**ASSIGNMENT**. Which of the lines below contain the string "Left"? Pull each one out of the data.

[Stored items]
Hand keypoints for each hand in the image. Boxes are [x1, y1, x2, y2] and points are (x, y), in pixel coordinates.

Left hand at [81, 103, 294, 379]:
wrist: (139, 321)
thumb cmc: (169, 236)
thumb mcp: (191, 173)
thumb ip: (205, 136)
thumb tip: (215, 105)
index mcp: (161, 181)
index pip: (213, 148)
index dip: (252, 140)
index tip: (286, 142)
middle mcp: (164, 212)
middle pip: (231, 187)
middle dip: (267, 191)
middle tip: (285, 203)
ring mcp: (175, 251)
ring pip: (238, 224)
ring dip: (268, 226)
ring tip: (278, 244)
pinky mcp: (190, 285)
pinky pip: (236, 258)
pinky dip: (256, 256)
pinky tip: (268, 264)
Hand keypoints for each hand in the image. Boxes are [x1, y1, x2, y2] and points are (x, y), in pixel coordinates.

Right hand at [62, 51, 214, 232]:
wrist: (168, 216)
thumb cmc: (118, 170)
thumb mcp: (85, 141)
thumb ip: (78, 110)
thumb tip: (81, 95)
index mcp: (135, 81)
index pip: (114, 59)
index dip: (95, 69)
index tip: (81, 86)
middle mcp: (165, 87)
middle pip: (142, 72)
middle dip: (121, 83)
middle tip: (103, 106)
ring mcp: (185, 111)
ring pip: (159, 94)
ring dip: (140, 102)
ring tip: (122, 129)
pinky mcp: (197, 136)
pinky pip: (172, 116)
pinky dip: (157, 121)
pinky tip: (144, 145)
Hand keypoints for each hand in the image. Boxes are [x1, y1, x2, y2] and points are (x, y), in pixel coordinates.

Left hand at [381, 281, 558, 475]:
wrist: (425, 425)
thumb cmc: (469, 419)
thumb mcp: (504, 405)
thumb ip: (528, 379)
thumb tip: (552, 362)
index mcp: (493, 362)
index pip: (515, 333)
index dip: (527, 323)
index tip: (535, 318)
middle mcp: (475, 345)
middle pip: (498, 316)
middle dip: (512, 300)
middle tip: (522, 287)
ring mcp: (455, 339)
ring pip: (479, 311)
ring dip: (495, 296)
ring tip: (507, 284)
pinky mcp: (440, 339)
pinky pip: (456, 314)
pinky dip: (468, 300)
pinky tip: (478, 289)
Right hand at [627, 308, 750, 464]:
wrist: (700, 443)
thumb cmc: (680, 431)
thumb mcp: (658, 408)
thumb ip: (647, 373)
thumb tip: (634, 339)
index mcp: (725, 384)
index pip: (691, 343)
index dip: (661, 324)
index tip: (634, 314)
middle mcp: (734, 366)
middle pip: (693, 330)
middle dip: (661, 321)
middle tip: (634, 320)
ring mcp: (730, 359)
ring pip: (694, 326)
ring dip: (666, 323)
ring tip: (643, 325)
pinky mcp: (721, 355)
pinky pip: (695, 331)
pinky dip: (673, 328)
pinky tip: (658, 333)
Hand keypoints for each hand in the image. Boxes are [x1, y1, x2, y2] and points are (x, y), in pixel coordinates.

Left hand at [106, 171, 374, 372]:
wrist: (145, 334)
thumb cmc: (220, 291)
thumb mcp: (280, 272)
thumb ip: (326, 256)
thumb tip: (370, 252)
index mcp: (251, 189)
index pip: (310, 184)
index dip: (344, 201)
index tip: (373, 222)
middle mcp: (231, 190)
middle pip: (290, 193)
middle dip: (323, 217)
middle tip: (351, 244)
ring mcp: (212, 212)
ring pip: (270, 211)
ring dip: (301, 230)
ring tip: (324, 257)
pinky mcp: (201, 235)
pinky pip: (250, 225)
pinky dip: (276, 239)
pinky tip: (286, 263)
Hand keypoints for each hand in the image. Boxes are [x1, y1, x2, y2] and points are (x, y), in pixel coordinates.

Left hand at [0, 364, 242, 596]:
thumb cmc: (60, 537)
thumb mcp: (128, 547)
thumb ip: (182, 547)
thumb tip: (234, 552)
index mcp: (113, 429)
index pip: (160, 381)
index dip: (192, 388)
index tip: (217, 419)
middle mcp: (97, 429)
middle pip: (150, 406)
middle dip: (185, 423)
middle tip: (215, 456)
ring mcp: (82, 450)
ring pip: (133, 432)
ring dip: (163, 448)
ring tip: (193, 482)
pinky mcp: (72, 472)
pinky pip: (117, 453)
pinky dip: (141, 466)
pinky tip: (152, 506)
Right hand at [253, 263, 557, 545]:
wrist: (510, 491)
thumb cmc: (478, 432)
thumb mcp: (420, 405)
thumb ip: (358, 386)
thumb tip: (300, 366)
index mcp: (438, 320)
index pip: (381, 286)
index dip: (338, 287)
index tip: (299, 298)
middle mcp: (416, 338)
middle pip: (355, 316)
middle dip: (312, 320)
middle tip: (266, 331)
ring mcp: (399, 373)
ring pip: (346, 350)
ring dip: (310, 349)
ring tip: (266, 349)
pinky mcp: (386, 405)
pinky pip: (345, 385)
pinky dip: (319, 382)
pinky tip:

**TASK OUTPUT**.
Left hand at [81, 103, 294, 379]:
Left hand at [381, 281, 558, 475]:
Left hand at [106, 171, 374, 372]:
Left hand at [0, 364, 242, 596]:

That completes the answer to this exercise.